▶ _Given task A_
In the polymer actuator patent text, what stretch/contraction ratio do the earlier patents give for a polypyrrole film or fiber?
▶ _Given task B_
Extend the polymer actuator patent text, picking up right after its final sentence.

7. The polymer actuator of claim 6, wherein an elastic modulus of
the polymer film or fiber is changed by absorption and desorption
of the molecules by the external stimulus.
8. The polymer actuator of claim 6 or 7, wherein the polymer film
or fiber is in a deformed state taking at least one of an accordion
shape, a leaf-spring shape, a wave shape and a zigzag shape.
9. The polymer actuator of claim 6, wherein the external stimulus
is an electrical stimulus.
Description
TECHNICAL FIELD OF THE INVENTION
[0001] The present invention relates to a deformation method of a
polymer film or fiber, generating an internal force by deforming
the original shape of a polymer film or fiber by an external force,
and in a state where the internal force is generated, applying an
external stimulus whereby absorption and desorption of molecules
are caused to deform the polymer film or fiber, and also relates to
a polymer actuator using the deformation method.
BACKGROUND ART
[0002] Deformation methods of a polymer film or fiber by an
external force are disclosed in the following patents by Hidenori
Okuzaki and coworkers.
[0003] The following patents disclose methods of stretching and
contracting, or bending a polypyrrole film or fiber in a gas by
absorption and desorption of molecules by an electrical
stimulus.
[0004] The stretch/contraction ratio of a polypyrrole film or fiber
disclosed in the following patens is approximately 1.5-2% from FIG.
3 or 4 in Patent document 1 (Japanese patent publication No.
3131180), or FIG. 4 or 5 in Patent document 2 (Japanese patent
publication No. 3102773). Thus, the deformation ratio of a
polypyrrole film or fiber provided by the methods disclosed in
these patents is about several percents at maximum.
[0005] Patent document 1: Japanese patent publication No.
3131180
[0006] Patent document 2; Japanese patent publication No.
3102773
[0007] Patent document 3; Japanese patent publication No.
3039994
DESCRIPTION OF THE INVENTION
Problems to be Solved by the Invention
[0008] Since the deformation methods of a polypyrrole film in the
aforementioned patents are to be performed in a gas (dry system)
and to provide a sensitive response to an electrical stimulus, they
are expected to be applied to various products. For example, they
can be applied to Braille displays for visually impaired persons,
or to opening/closing devices for air conditioning dampers.
[0009] However, with deformation ratio of several percents, in the
case of applying to Braille displays, there is a problem that it is
difficult for visually impaired persons to thoroughly recognize a
change in the deformation by touching with their fingers. Also, in
the case of applying to opening/closing devices, there is a problem
that it is difficult to ensure complete opening/closing. Thus, in
the case of applying the techniques disclosed in Patent document
1-3 to actual products, there is a problem that it is not
necessarily ensure enough deformation ratio with the disclosed
techniques.
[0010] Therefore, the aim of the present invention is to solve the
problem that conventional techniques achieve deformation ratio of
only several percents. Thus, one object of the present invention is
to provide a polymer film or fiber that can be rapidly and
repeatedly stretched, contracted and deformed by a conventional
external stimulus in a gas such as air (dry system), and to provide
a deformation method of a polymer film or fiber that can achieve
deformation ratio of 10 times or more.

▶ _Listed entries_
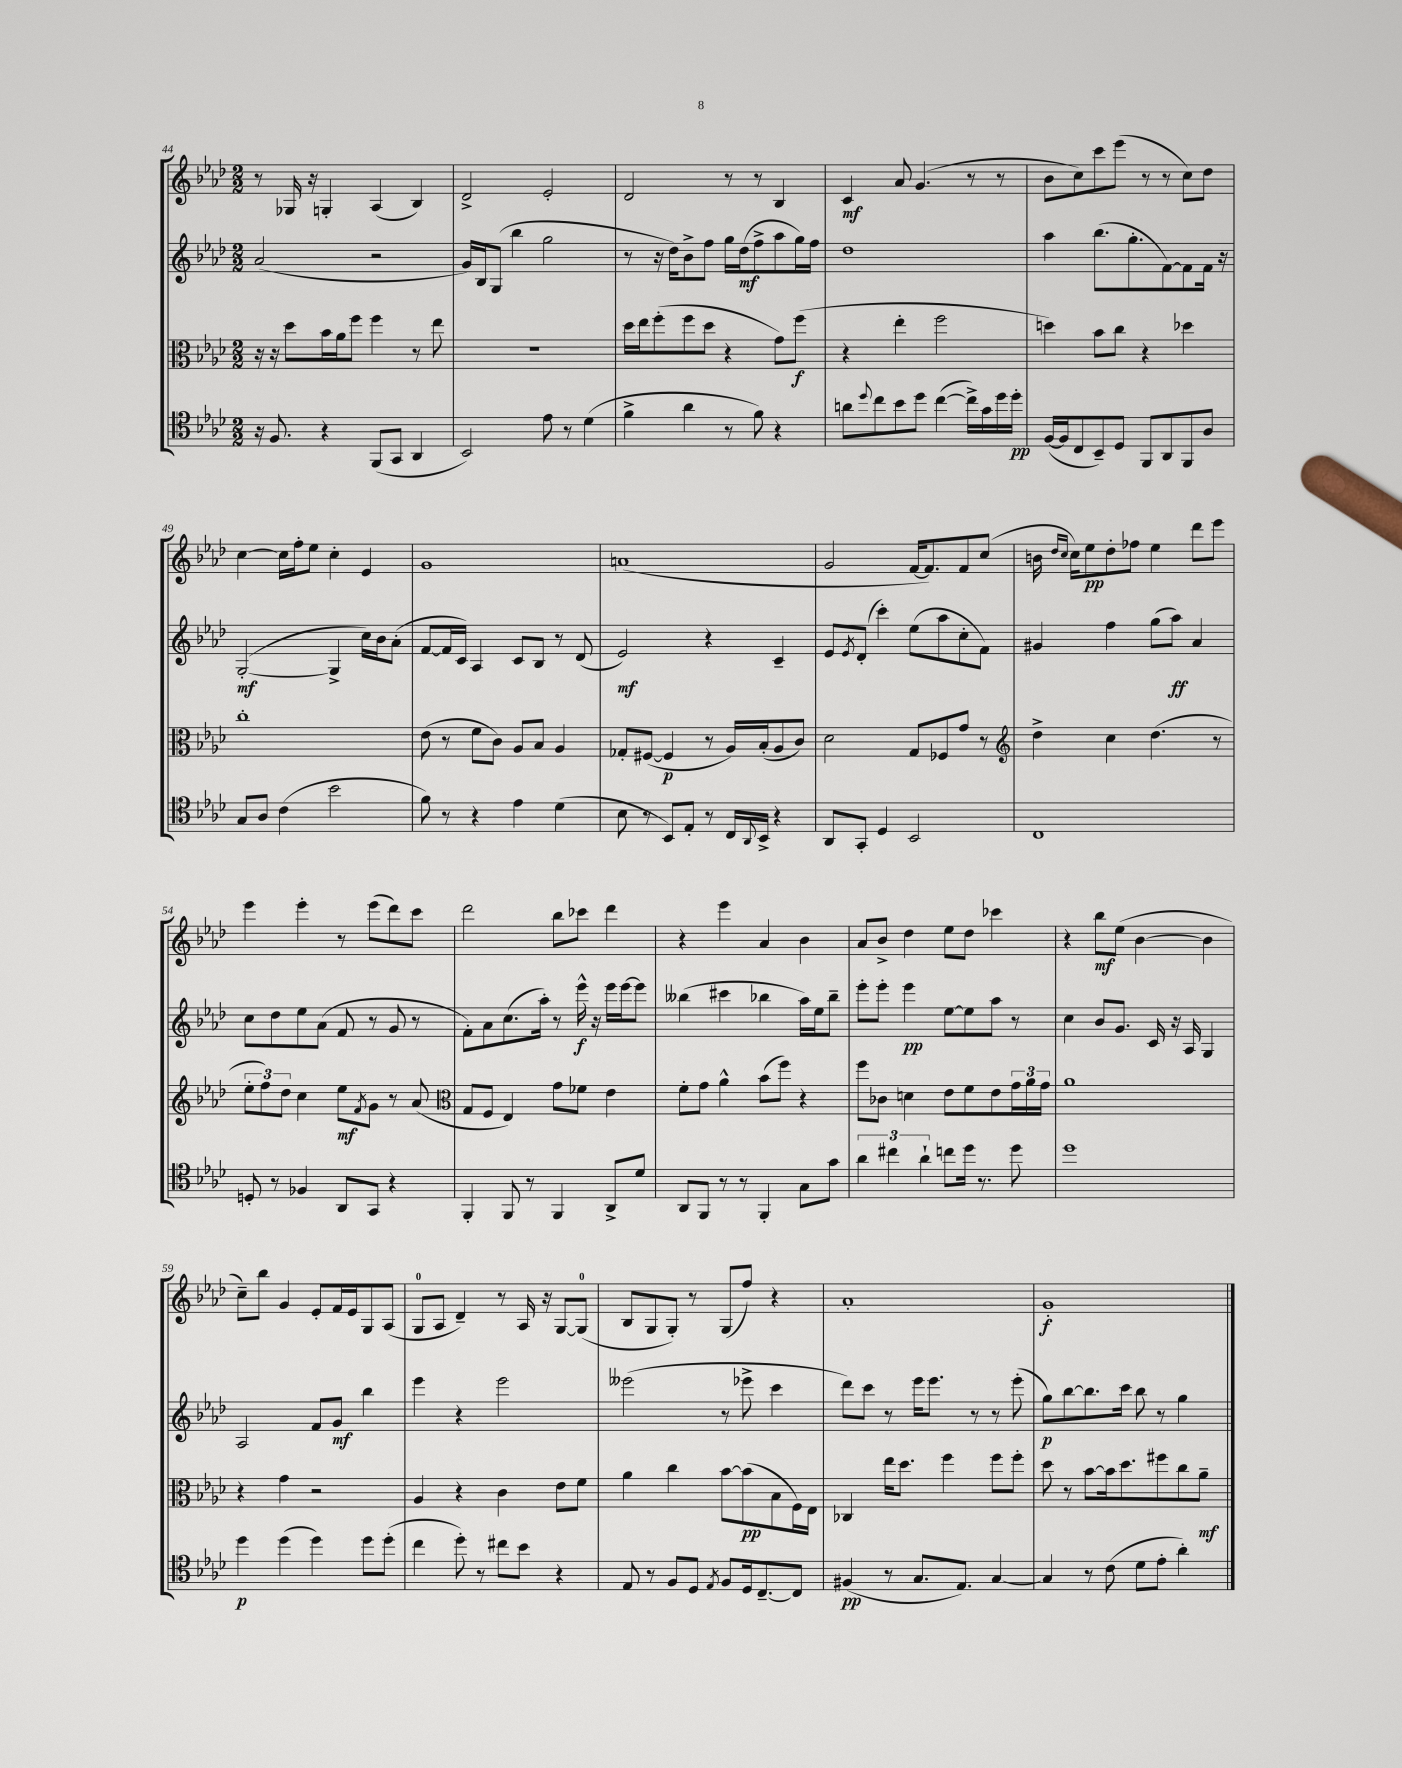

**kern	**dynam	**kern	**dynam	**kern	**dynam	**kern	**dynam
*part4	*part4	*part3	*part3	*part2	*part2	*part1	*part1
*staff4	*staff4	*staff3	*staff3	*staff2	*staff2	*staff1	*staff1
*clefC4	*	*clefC3	*	*clefG2	*	*clefG2	*
*k[b-e-a-d-]	*	*k[b-e-a-d-]	*	*k[b-e-a-d-]	*	*k[b-e-a-d-]	*
*M2/2	*	*M2/2	*	*M2/2	*	*M2/2	*
=44	=44	=44	=44	=44	=44	=44	=44
16r	.	16r	.	(2a-/	.	8r	.
8.F/	.	16r	.	.	.	.	.
.	.	8dd-\L	.	.	.	16G-X/	.
.	.	.	.	.	.	16r	.
4r	.	16b-\L	.	.	.	4Gn'/	.
.	.	16a-\J	.	.	.	.	.
.	.	8ff\J	.	.	.	.	.
(8FF/L	.	4ff\	.	2r	.	(4A-/	.
8GG/J	.	.	.	.	.	.	.
4AA-/	.	8r	.	.	.	4B-/)	.
.	.	8ee-\	.	.	.	.	.
=45	=45	=45	=45	=45	=45	=45	=45
2BB-/)	.	1r	.	16g/LL)	.	2d-^/	.
.	.	.	.	16B-/J	.	.	.
.	.	.	.	(8G/J	.	.	.
.	.	.	.	4bb-\	.	.	.
8e-\	.	.	.	2gg\	.	2e-'/	.
8r	.	.	.	.	.	.	.
(4d-\	.	.	.	.	.	.	.
=46	=46	=46	=46	=46	=46	=46	=46
4f^\	.	16dd-\LL	.	8r	.	2d-/	.
.	.	16ee-\J	.	.	.	.	.
.	.	(8ff'\	.	16r	.	.	.
.	.	.	.	16dd-\KL)	.	.	.
4a-\	.	8ff\	.	8b-^\	.	.	.
.	.	8dd-\J	.	8ff\J	.	.	.
8r	.	4r	.	16gg\LL	.	8r	.
.	.	.	.	(16dd-\J	mf	.	.
8f\)	.	.	.	8ff^\	.	8r	.
4r	.	8g\L)	.	8aa-\	.	4B-/	.
.	.	(8ff\J	f	16gg\L)	.	.	.
.	.	.	.	16ff\JJ	.	.	.
=47	=47	=47	=47	=47	=47	=47	=47
8an\L	.	4r	.	1dd-	.	4c/	mf
8qqdd-/	.	.	.	.	.	.	.
8cc\	.	.	.	.	.	.	.
8b-\	.	4ee-'\	.	.	.	8a-/	.
8dd-\J	.	.	.	.	.	(4.g/	.
([4cc\	.	2ff\	.	.	.	.	.
16cc^\LL])	.	.	.	.	.	8r	.
16g\	.	.	.	.	.	.	.
16dd-\	.	.	.	.	.	8r	.
16dd-'\JJ	pp	.	.	.	.	.	.
=48	=48	=48	=48	=48	=48	=48	=48
([16F/LL	.	4ddn\)	.	4aa-\	.	8b-\L	.
16F/J]	.	.	.	.	.	.	.
8C/	.	.	.	.	.	8cc\)	.
8BB-~/)	.	8b-\L	.	(8.bb-\L	.	8ccc\	.
8D-/J	.	8cc\J	.	.	.	(8eee-\J	.
.	.	.	.	8.gg'\	.	.	.
8FF/L	.	4r	.	.	.	8r	.
8AA-/	.	.	.	[8f\)	.	8r	.
8FF/	.	4dd-X\	.	8f\]	.	8cc\L)	.
8A-/J	.	.	.	16f\Jk	.	8dd-\J	.
.	.	.	.	16r	.	.	.
!!LO:LB:g=z
=49	=49	=49	=49	=49	=49	=49	=49
8G/L	.	1cc'	.	([2G'/	mf	[4cc\	.
8A-/J	.	.	.	.	.	.	.
(4c\	.	.	.	.	.	16cc\LL]	.
.	.	.	.	.	.	16ff'\J	.
.	.	.	.	.	.	8ee-\J	.
2b-\	.	.	.	4G^/]	.	4cc'\	.
.	.	.	.	16cc\LL)	.	4e-/	.
.	.	.	.	16b-\J	.	.	.
.	.	.	.	(8a-'\J	.	.	.
=50	=50	=50	=50	=50	=50	=50	=50
8f\)	.	(8e-\	.	[8f/L	.	1g	.
8r	.	8r	.	16f/L]	.	.	.
.	.	.	.	16c/JJ)	.	.	.
4r	.	8f\L	.	4A-/	.	.	.
.	.	8c\J)	.	.	.	.	.
4e-\	.	8A-/L	.	8c/L	.	.	.
.	.	8B-/J	.	8B-/J	.	.	.
(4d-\	.	4A-/	.	8r	.	.	.
.	.	.	.	(8d-/	.	.	.
=51	=51	=51	=51	=51	=51	=51	=51
8B-\	.	8G-X'/L	.	2e-/)	mf	(1an	.
8r	.	([8F#X/J	.	.	.	.	.
8BB-/L)	.	4F#/]	p	.	.	.	.
8E-'/J	.	.	.	.	.	.	.
8r	.	8r	.	4r	.	.	.
16C/LL	.	16A-/LL)	.	.	.	.	.
8qqAA-/	.	.	.	.	.	.	.
16BB-^/JJ	.	(16B-'/J	.	.	.	.	.
4r	.	8A-/	.	4c~/	.	.	.
.	.	8c/J)	.	.	.	.	.
=52	=52	=52	=52	=52	=52	=52	=52
8AA-/L	.	2d-\	.	8e-/L	.	2g/	.
.	.	.	.	8qe-/	.	.	.
8GG'/J	.	.	.	(8d-'/J	.	.	.
4D-/	.	.	.	4ccc'\)	.	.	.
2BB-/	.	8G/L	.	(8ee-\L	.	[16f/KL	.
.	.	.	.	.	.	8.f/])	.
.	.	8F-X/	.	8aa-\	.	.	.
.	.	8g/J	.	8cc'\	.	8f/	.
.	.	8r	.	8f\J)	.	(8cc/J	.
=53	=53	=53	=53	=53	=53	=53	=53
*	*	*clefG2	*	*	*	*	*
1C	.	4dd-^\	.	4g#X/	.	16bn\	.
.	.	.	.	.	.	16qqdd-/LL	.
.	.	.	.	.	.	16qqcc/JJ	.
.	.	.	.	.	.	16cc\KL)	.
.	.	.	.	.	.	8ee-\	pp
.	.	4cc\	.	4ff\	.	8dd-'\	.
.	.	.	.	.	.	8ff-X\J	.
.	.	(4.dd-\	.	(8gg\L	.	4ee-\	.
.	.	.	.	8aa-\J)	ff	.	.
.	.	.	.	4a-/	.	8ddd-\L	.
.	.	8r	.	.	.	8eee-\J	.
!!LO:LB:g=z
=54	=54	=54	=54	=54	=54	=54	=54
8Dn'/	.	12ee-'\L	.	8cc\L	.	4eee-\	.
.	.	12ff\)	.	.	.	.	.
8r	.	.	.	8dd-\	.	.	.
.	.	12dd-\J	.	.	.	.	.
4F-X/	.	4cc\	.	8ee-\	.	4eee-'\	.
.	.	.	.	(8a-\J	.	.	.
8AA-/L	.	8ee-\L	mf	8f/	.	8r	.
.	.	8qf/	.	.	.	.	.
8GG/J	.	8g\J	.	8r	.	(8eee-\L	.
4r	.	8r	.	8g/	.	8ddd-\)	.
.	.	(8a-/	.	8r	.	8ccc\J	.
=55	=55	=55	=55	=55	=55	=55	=55
*	*	*clefC3	*	*	*	*	*
4FF'/	.	8G/L	.	8f'\L)	.	2ddd-\	.
.	.	8F/J	.	8a-\	.	.	.
8FF/	.	4E-/)	.	(8.cc\	.	.	.
8r	.	.	.	.	.	.	.
.	.	.	.	16aa-'\Jk)	.	.	.
4FF/	.	8g\L	.	8r	.	8bb-\L	.
.	.	8f-X\J	.	16eee-^^\	f	8ccc-X\J	.
.	.	.	.	16r	.	.	.
8AA-^/L	.	4e-\	.	16eee-\LL	.	4ddd-\	.
.	.	.	.	[16eee-\J	.	.	.
8d-/J	.	.	.	8eee-\J]	.	.	.
=56	=56	=56	=56	=56	=56	=56	=56
8AA-/L	.	8f'\L	.	(4bb--X\	.	4r	.
8FF/J	.	8g\J	.	.	.	.	.
8r	.	4a-^^\	.	4ccc#X\	.	4eee-\	.
8r	.	.	.	.	.	.	.
4FF'/	.	(8b-\L	.	4bb-X\	.	4a-/	.
.	.	8ff\J)	.	.	.	.	.
8G\L	.	4r	.	16aa-\LL)	.	4b-\	.
.	.	.	.	16ee-\J	.	.	.
8g\J	.	.	.	8bb-~\J	.	.	.
=57	=57	=57	=57	=57	=57	=57	=57
6a-\	.	8ff\L	.	8eee-'\L	.	8a-/L	.
.	.	8c-X\J	.	8eee-'\J	.	8b-^/J	.
6cc#X\	.	.	.	.	.	.	.
.	.	4dn\	.	4eee-\	pp	4dd-\	.
6a-`\	.	.	.	.	.	.	.
8ccn\L	.	8e-\L	.	[8ee-\L	.	8ee-\L	.
16dd-\Jk	.	8f\	.	8ee-\]	.	8dd-\J	.
8.r	.	.	.	.	.	.	.
.	.	8e-\	.	8aa-\J	.	4ccc-X\	.
8dd-\	.	24g\L	.	8r	.	.	.
.	.	24a-\	.	.	.	.	.
.	.	24g\JJ	.	.	.	.	.
=58	=58	=58	=58	=58	=58	=58	=58
1dd-	.	1a-	.	4cc\	.	4r	.
.	.	.	.	8b-/L	.	8bb-\L	mf
.	.	.	.	8.g/J	.	(8ee-\J	.
.	.	.	.	.	.	[4b-\	.
.	.	.	.	16c/	.	.	.
.	.	.	.	16r	.	.	.
.	.	.	.	16A-/	.	.	.
.	.	.	.	4G/	.	4b-\]	.
!!LO:LB:g=z
=59	=59	=59	=59	=59	=59	=59	=59
4dd-\	p	4r	.	2A-/	.	8cc~\L)	.
.	.	.	.	.	.	8bb-\J	.
(4dd-\	.	4g\	.	.	.	4g/	.
4dd-\)	.	2r	.	8f/L	.	8e-'/L	.
.	.	.	.	8g/J	mf	16f/L	.
.	.	.	.	.	.	16e-/J	.
8dd-\L	.	.	.	4bb-\	.	8G/	.
(8dd-'\J	.	.	.	.	.	(8A-/J	.
=60	=60	=60	=60	=60	=60	=60	=60
4cc\	.	4A-/	.	4eee-\	.	8G/L	.
.	.	.	.	.	.	8A-/J	.
8dd-'\)	.	4r	.	4r	.	4d-~/)	.
8r	.	.	.	.	.	.	.
8cc#X\L	.	4c\	.	2eee-\	.	8r	.
8b-\J	.	.	.	.	.	16A-/	.
.	.	.	.	.	.	16r	.
4r	.	8e-\L	.	.	.	[8G/L	.
.	.	8f\J	.	.	.	(8G/J]	.
=61	=61	=61	=61	=61	=61	=61	=61
8E-/	.	4a-\	.	(2eee--X\	.	8B-/L	.
8r	.	.	.	.	.	8G/	.
8F/L	.	4cc\	.	.	.	8G'/J)	.
8D-/J	.	.	.	.	.	8r	.
8qE-/	.	.	.	.	.	.	.
8F/L	.	[8b-\L	.	8r	.	(8G/L	.
16D-/k	.	(8b-\]	pp	8eee-X^\	.	8ff/J)	.
[8.C~/	.	.	.	.	.	.	.
.	.	8B-\	.	4ccc\	.	4r	.
8C/J]	.	16F\L)	.	.	.	.	.
.	.	16E-\JJ	.	.	.	.	.
=62	=62	=62	=62	=62	=62	=62	=62
(4F#X/	pp	4C-X/	.	8ddd-\L)	.	1a-'	.
.	.	.	.	8ccc\J	.	.	.
8r	.	16ee-\KL	.	8r	.	.	.
.	.	8.dd-\J	.	.	.	.	.
8.G/L	.	.	.	16eee-\KL	.	.	.
.	.	.	.	8.eee-\J	.	.	.
.	.	4ff\	.	.	.	.	.
8.E-/J)	.	.	.	.	.	.	.
.	.	.	.	8r	.	.	.
[4G/	.	8ff\L	.	8r	.	.	.
.	.	8ff'\J	.	(8eee-'\	.	.	.
=63	=63	=63	=63	=63	=63	=63	=63
4G/]	.	8dd-\	.	8gg\L)	p	1g'	f
.	.	8r	.	[8bb-\	.	.	.
8r	.	[8b-\L	.	8.bb-\]	.	.	.
(8c\	.	16b-\k]	.	.	.	.	.
.	.	8.dd-\	.	16ccc\Jk	.	.	.
8d-\L	.	.	.	8bb-\	.	.	.
8e-'\J	.	8ff#X\	.	8r	.	.	.
4a-'\)	.	8cc\	.	4gg\	.	.	.
.	.	8a-~\J	mf	.	.	.	.
==	==	==	==	==	==	==	==
*-	*-	*-	*-	*-	*-	*-	*-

▶ _Exercise output A_
Approximately 1.5-2%.

▶ _Exercise output B_
[0011] The other object of the present invention is to provide a
polymer actuator using a polymer film or fiber having the
deformation ratio above.
Means of Solving the Problems
[0012] This invention, expressed in the most in principle, is to
provide a deformation method of a polymer film or fiber, applying
an external force to a polymer film or fiber to deform it, and then
applying an external stimulus to the polymer film or fiber in a
deformed state whereby absorption and desorption of molecules are
caused to deform the polymer film or fiber.
[0013] The polymer films and fibers in this description include
neutral polymers, polyelectrolytes, and conducting polymers.
Examples of neutral polymers include at least one selected from
cellulose, cellophane, nylon, polyvinyl alcohol, vinylon,
polyoxymethylene, polyethylene glycol, polypropylene glycol,
polyvinylpyrrolidone, polyvinylphenol, poly(2-hydroxyethyl
methacrylate), and derivatives of the above.
[0014] Examples of polyelectrolytes include at least one selected
from polycarboxylic acids such as polyacrylic acid and
polymethacrylic acid, polysulfonic acids such as
polystyrenesulfonic acid, poly-2-acrylamido-2-methyl propane
sulfonic acid and Nafion, polyamines such as polyallylamine and
polydimethyl propylacrylamide, quaternized polyamines, and
derivatives of the above.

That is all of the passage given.